Swimming against the tide: NY prof. predicts big Trump win in November
President Donald Trump’s favorite pollster must be Rasmussen Reports.
When other surveys convey bad news for the president or his policies, Rasmussen typically has been there to shoot rays of light through the gloom. Yet last week even Rasmussen reflected other recent polls. Rasmussen noted that its latest poll showed Trump trailing Democrat Joe Biden by 10 percentage points.
But last week the president could still find another bright spot on the allegedly dark horizon.
Stony Brook University professor Helmut Norpoth applied his election-picking model and determined that Trump will win in November.
Norpoth’s “Primary Model” gave Trump a 91 percent chance of winning on Nov. 3.
Moreover, the professor’s analysis projected Trump winning 362 electoral votes out of the 538 available. Trump won 304 electoral votes in 2016.
According to Mediaite, Norpoth developed his system in 1996. Since then, he has predicted five of the last six presidential elections correctly.
His lone miss was in 2000 when Republican George W. Bush defeated Democrat Al Gore. Yet in that race, Gore won the popular vote by a half-million votes.
But Norpoth noted that when applied to past elections over the last century, he would have correctly called 25 out of 27 presidential contests. Besides W., the Primary Model’s only other miscue was Democrat John F. Kennedy’s victory over Republican Richard Nixon in 1960. Many Nixon diehards, however, maintained that he lost because of election shenanigans in Texas and Illinois, which, had they gone for Nixon, would have put the former vice president in the White House by two electoral votes.
Mediaite pointed out that Norpoth’s system is built around early enthusiasm at the ballot box, rather than media-driven opinion polls.

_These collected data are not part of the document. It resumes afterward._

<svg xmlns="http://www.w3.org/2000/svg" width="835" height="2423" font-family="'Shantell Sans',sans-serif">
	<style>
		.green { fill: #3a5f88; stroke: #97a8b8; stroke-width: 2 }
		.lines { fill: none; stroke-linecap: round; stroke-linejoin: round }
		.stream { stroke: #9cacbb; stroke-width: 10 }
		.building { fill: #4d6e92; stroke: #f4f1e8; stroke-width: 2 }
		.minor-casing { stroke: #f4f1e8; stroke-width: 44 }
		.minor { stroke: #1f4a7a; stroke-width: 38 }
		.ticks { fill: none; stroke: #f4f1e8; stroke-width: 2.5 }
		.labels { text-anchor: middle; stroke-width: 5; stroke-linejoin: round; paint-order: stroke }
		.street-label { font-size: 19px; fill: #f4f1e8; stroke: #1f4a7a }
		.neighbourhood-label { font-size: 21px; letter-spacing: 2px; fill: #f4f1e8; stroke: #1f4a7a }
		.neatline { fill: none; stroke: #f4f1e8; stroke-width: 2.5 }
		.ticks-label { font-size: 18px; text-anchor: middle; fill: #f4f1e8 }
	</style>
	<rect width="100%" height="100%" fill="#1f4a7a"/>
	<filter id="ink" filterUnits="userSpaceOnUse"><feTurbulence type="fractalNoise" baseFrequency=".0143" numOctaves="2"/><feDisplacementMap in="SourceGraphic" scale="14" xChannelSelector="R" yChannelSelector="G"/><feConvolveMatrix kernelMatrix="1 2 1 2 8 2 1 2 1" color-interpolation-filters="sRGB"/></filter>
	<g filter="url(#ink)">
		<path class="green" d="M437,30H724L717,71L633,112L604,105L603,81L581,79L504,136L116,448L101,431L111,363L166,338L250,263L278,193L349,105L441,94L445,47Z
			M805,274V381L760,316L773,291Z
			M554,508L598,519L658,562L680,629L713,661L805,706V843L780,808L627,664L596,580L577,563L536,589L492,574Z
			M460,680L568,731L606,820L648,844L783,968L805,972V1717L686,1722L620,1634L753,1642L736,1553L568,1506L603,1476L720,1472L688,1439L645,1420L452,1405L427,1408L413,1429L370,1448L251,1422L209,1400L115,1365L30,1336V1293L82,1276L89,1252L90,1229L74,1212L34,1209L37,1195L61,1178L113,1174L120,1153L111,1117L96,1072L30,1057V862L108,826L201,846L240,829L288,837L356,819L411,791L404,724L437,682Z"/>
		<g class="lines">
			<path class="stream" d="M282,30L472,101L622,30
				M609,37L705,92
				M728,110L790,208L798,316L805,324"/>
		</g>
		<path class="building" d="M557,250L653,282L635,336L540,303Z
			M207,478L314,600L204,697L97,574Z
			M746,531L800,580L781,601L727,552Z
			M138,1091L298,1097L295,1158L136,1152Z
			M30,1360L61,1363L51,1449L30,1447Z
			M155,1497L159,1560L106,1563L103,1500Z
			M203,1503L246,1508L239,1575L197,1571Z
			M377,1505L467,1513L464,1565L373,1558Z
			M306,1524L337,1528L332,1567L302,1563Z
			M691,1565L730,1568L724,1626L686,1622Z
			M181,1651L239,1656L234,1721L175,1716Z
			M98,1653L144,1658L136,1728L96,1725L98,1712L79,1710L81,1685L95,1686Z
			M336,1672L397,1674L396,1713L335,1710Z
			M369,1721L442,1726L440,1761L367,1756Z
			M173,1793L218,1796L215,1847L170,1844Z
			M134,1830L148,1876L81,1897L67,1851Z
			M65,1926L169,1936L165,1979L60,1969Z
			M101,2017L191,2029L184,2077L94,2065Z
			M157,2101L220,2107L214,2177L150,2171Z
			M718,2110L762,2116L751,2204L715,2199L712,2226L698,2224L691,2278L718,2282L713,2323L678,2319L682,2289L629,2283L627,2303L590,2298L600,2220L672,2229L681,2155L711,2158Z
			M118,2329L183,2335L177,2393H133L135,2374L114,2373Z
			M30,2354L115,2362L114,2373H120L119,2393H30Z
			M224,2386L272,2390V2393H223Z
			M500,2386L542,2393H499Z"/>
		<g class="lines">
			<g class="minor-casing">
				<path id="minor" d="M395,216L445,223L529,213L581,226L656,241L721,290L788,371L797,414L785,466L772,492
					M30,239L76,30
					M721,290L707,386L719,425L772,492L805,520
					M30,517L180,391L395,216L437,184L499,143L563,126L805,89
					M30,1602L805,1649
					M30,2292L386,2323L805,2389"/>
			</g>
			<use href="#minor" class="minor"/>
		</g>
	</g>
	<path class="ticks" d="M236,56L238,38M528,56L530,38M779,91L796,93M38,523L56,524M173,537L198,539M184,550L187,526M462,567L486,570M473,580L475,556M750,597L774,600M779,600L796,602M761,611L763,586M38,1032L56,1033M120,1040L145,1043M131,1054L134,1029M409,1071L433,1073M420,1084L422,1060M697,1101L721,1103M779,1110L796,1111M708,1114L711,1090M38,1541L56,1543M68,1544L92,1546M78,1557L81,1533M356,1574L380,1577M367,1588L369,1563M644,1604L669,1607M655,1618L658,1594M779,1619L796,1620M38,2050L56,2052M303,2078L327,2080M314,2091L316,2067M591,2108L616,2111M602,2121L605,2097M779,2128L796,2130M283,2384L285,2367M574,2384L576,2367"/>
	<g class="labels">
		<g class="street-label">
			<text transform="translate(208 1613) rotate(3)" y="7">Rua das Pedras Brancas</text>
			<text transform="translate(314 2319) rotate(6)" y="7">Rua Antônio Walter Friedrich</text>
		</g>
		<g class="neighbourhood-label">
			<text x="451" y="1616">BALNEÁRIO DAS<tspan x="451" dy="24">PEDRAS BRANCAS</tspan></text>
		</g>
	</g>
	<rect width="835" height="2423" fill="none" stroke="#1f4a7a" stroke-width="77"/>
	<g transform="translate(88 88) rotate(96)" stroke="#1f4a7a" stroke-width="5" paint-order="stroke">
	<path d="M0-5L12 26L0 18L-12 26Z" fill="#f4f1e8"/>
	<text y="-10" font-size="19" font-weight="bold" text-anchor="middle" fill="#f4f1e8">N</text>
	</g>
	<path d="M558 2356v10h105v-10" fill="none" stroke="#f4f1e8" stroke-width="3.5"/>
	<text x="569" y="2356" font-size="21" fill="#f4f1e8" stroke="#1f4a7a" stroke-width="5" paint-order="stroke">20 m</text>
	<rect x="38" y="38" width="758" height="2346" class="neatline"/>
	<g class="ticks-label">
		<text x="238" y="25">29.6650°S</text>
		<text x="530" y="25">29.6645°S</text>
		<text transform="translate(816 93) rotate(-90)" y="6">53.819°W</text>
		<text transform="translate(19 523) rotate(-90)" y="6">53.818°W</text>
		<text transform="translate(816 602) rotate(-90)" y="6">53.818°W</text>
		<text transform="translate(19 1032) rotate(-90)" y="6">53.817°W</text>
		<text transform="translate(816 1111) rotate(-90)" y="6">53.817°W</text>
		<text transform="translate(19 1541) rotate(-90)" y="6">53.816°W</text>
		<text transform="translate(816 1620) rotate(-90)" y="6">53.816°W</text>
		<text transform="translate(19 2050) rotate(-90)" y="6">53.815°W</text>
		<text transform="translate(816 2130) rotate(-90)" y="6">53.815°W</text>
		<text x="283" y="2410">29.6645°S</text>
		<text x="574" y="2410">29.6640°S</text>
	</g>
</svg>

Biden lagged the field terribly in Iowa and New Hampshire, taking just 15.8 percent and 8.4 percent of the vote, respectively, before rebounding with a win in South Carolina.
Contrast that with Trump.
In May the University of Virginia’s Center for Politics observed that during those primary contests the president’s “‘unshakable’ rapport with the Republican Party’s base may be leading GOP partisans to do something unusual historically: turn out in uncontested primaries.
“In state after state,” UVA pointed out, “Trump would routinely receive far more raw votes than previous sitting presidents who found themselves in lightly-contested reelection primaries.”
It remains to be seen whether Trump — or, looking at it from the other side, radical, culture-canceling Democrats — will drive voters to the polls to give the president a second term.
Still, as Mediaite reported, Norpoth says his method “succeeds … by discounting public opinion surveys.”
“The terrain of presidential contests is littered with nominees who saw a poll lead in the spring turn to dust in the fall,” he said. “The list is long and discouraging for early frontrunners. Beginning with Thomas Dewey in 1948, it spans such notables as Richard Nixon in 1960, Jimmy Carter in 1980, Michael Dukakis in 1988, George H.W. Bush in 1992, and John Kerry in 2004, to cite just the most spectacular cases.”